Última flor do laço
Ricardo Semler* / Folha de S. Paulo
Exigir o domínio da língua culta, desenvolvida por, e para, as elites, é fator formador de castas NA EXPOSIÇÃO "6 Bilhões de Outros", no Masp, em São Paulo, há o depoimento de um soldado americano, que passou semanas conversando com dois afegãos, pai e filho -sem idioma comum, mas com alta compreensão mútua.
Na moral -sabe q tem dicionário irado com essas parada aí neles- demorô! "Irado" e "demorô" constam do Caldas Aulete. E tá prvdo q n prcsa de tds as ltrs pa entdr qq frase.
Conclui-se que a questão antropológica de comunicação não está em jogo quando um livro, como o "Por uma Vida Melhor", é assediado pelo patrulhamento multi-ideológico.
Evanildo Bechara, da embolorada ABL, defende, na "Veja", que a norma culta da língua continue cobrando pedágio de acesso ao mundo superior. Sem dúvida, negar o aprendizado da língua culta é inaceitável. Caberia só discutir o que é suficiente.
Convém lembrar que a quantidade de unidades lexicais do português demandaria o aprendizado de 350 delas por dia letivo, por cinco anos -são 350 mil no total!
Por outro lado, exigir o domínio da língua culta, desenvolvida a esse alto nível por, e para, as elites, é fator formador de castas. É assim na Inglaterra, onde o "Queen"s English" é ensinado nos internatos, na Alemanha, com seu "Hoch Deutsch" e, naturalmente, na Índia, onde só os brâmanes "falam direito".
É só observar como os médicos se protegem com um linguajar intransponível, os advogados começam frases com "priscas eras" e os engenheiros falam em "senoidal" para descrever um arco. Ninguém penetra nesses clubinhos sem passar na prova de compatibilidade tribal -e tem elitismo sim.
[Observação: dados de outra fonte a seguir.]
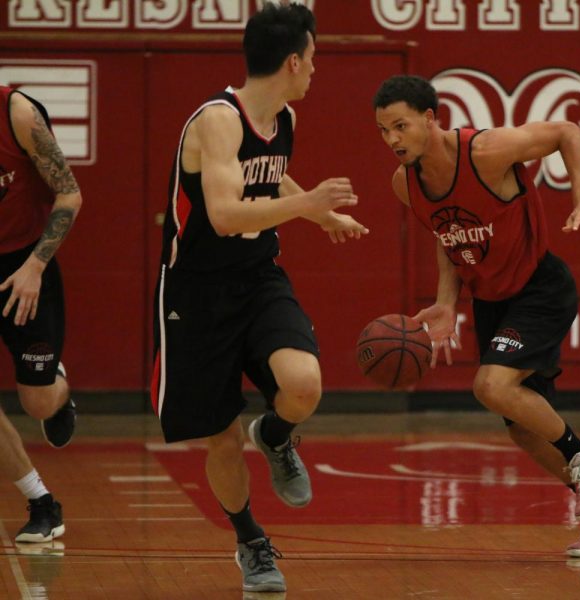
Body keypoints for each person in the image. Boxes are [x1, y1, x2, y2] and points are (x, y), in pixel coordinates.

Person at [151, 4, 367, 593]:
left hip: (258, 277)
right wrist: (307, 204)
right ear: (293, 60)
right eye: (314, 59)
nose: (315, 70)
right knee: (220, 436)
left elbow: (267, 177)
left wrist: (317, 214)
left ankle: (273, 436)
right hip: (196, 293)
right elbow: (221, 215)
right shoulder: (218, 121)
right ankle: (250, 541)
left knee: (304, 384)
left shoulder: (285, 118)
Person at [373, 75, 580, 557]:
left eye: (400, 126)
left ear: (431, 119)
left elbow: (569, 132)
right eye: (384, 130)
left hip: (540, 287)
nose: (392, 139)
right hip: (492, 300)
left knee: (490, 386)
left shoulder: (486, 152)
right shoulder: (404, 184)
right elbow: (444, 233)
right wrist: (448, 302)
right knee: (522, 428)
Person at [0, 86, 81, 543]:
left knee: (37, 402)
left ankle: (59, 390)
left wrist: (35, 266)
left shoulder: (19, 113)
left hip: (26, 266)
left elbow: (69, 194)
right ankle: (41, 502)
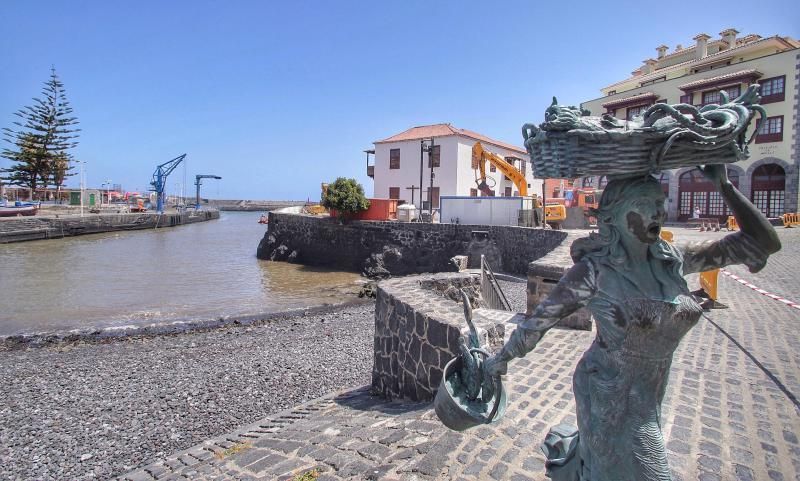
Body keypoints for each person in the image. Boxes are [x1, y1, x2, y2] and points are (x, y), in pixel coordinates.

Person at [482, 166, 780, 481]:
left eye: (660, 202)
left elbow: (762, 243)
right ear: (616, 216)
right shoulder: (593, 273)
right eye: (645, 204)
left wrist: (724, 185)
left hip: (649, 393)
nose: (659, 211)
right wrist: (499, 360)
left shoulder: (673, 261)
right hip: (608, 393)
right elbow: (537, 322)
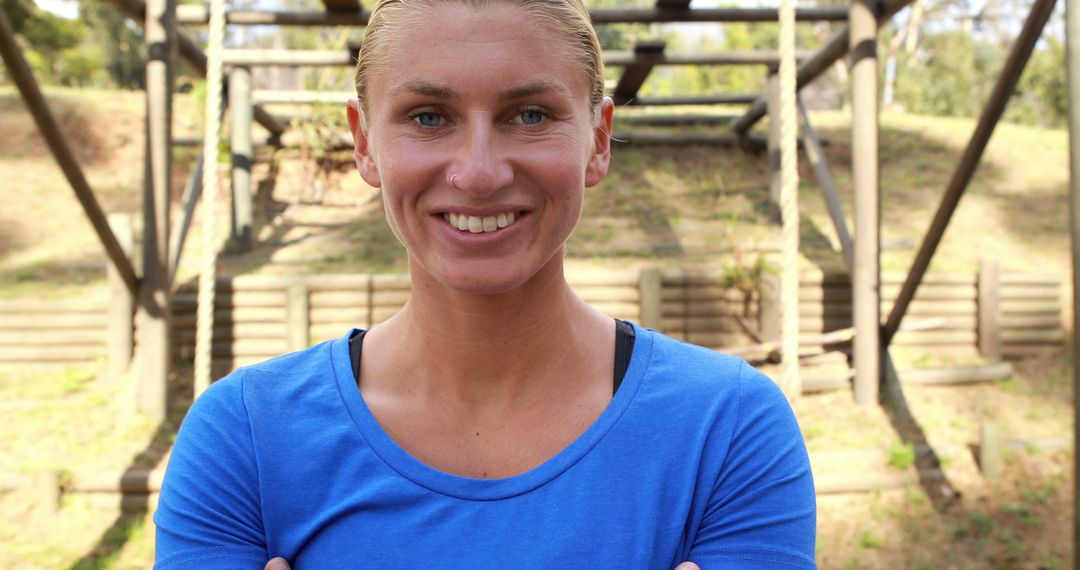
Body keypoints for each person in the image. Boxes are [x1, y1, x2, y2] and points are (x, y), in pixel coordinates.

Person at [153, 0, 816, 568]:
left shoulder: (727, 433)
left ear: (599, 139)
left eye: (529, 115)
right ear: (364, 144)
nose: (477, 172)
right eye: (428, 117)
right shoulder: (245, 439)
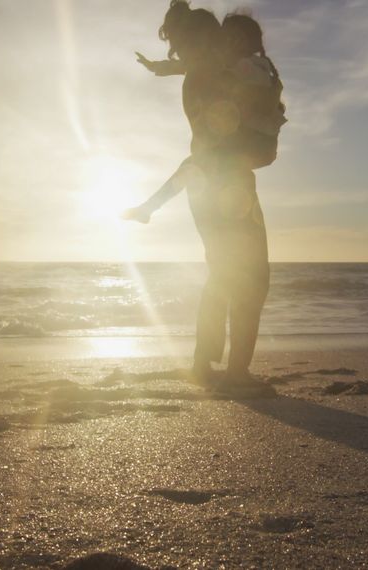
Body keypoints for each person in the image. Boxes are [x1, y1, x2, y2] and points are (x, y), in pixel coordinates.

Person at [130, 1, 273, 393]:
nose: (226, 46)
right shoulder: (213, 76)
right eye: (218, 40)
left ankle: (203, 366)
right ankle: (236, 374)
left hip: (206, 188)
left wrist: (152, 204)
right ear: (207, 43)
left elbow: (195, 157)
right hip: (228, 186)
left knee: (223, 275)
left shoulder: (197, 76)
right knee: (250, 278)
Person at [124, 12, 285, 224]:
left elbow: (203, 69)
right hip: (244, 146)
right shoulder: (240, 64)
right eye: (226, 37)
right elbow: (189, 66)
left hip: (250, 142)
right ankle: (148, 208)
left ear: (249, 42)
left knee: (194, 165)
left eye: (235, 37)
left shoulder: (251, 65)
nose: (228, 42)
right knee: (192, 165)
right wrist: (156, 66)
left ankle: (149, 208)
Li o livro aprovado pelo MEC e o achei bom -que exista e seja distribuído. Os alunos contemporâneos têm que discutir como se faz a adaptação de uma linguagem para que seja acessível e democrática, como os EUA fizeram com o inglês, que tem apenas 25 mil palavras cotidianamente usadas, contra 49 mil empregadas na Inglaterra.
O livro "Por uma Vida Melhor" aceita a concordância "errada", mas defende a norma culta e explica que o significado é compreensível mesmo com "equívocos".
Se nóis falemo errado, não é só questão de exigir melhores professores e policiamento intelectual; é também preciso reduzir as regras e as complicações para flexibilizar a língua. Isso permitiria maior acesso às profissões, bem como ascensão social, sem o preconceito do uso da linguagem exata.
Em vez de ficar em mãos de eruditos empoeirados, as novas normas linguísticas deveriam ser editadas por comissões paritárias do país.
Nada impede que os interessados continuem levando as preciosidades a patamares olímpicos, como forma de arte ou mesmo por masturbação mental.
O Mussolini era torcedor da Lazio, que é a região da Itália de onde saiu a última flor do latim a que o Bilac se refere, o português.
Como sabemos desde Mussolini e Stálin, sabedoria e norma culta não têm quase nada em comum. Isso seria bem lembrado nos chás das academias de vosmecês.
* Ricardo Semler é empresário. Foi scholar da Harvard Law School e professor de MBA no MIT, ambos nos EUA. Escreveu dois livros ("Virando a Própria Mesa" e "Você Está Louco") que venderam juntos 2 milhões de cópias em 34 línguas.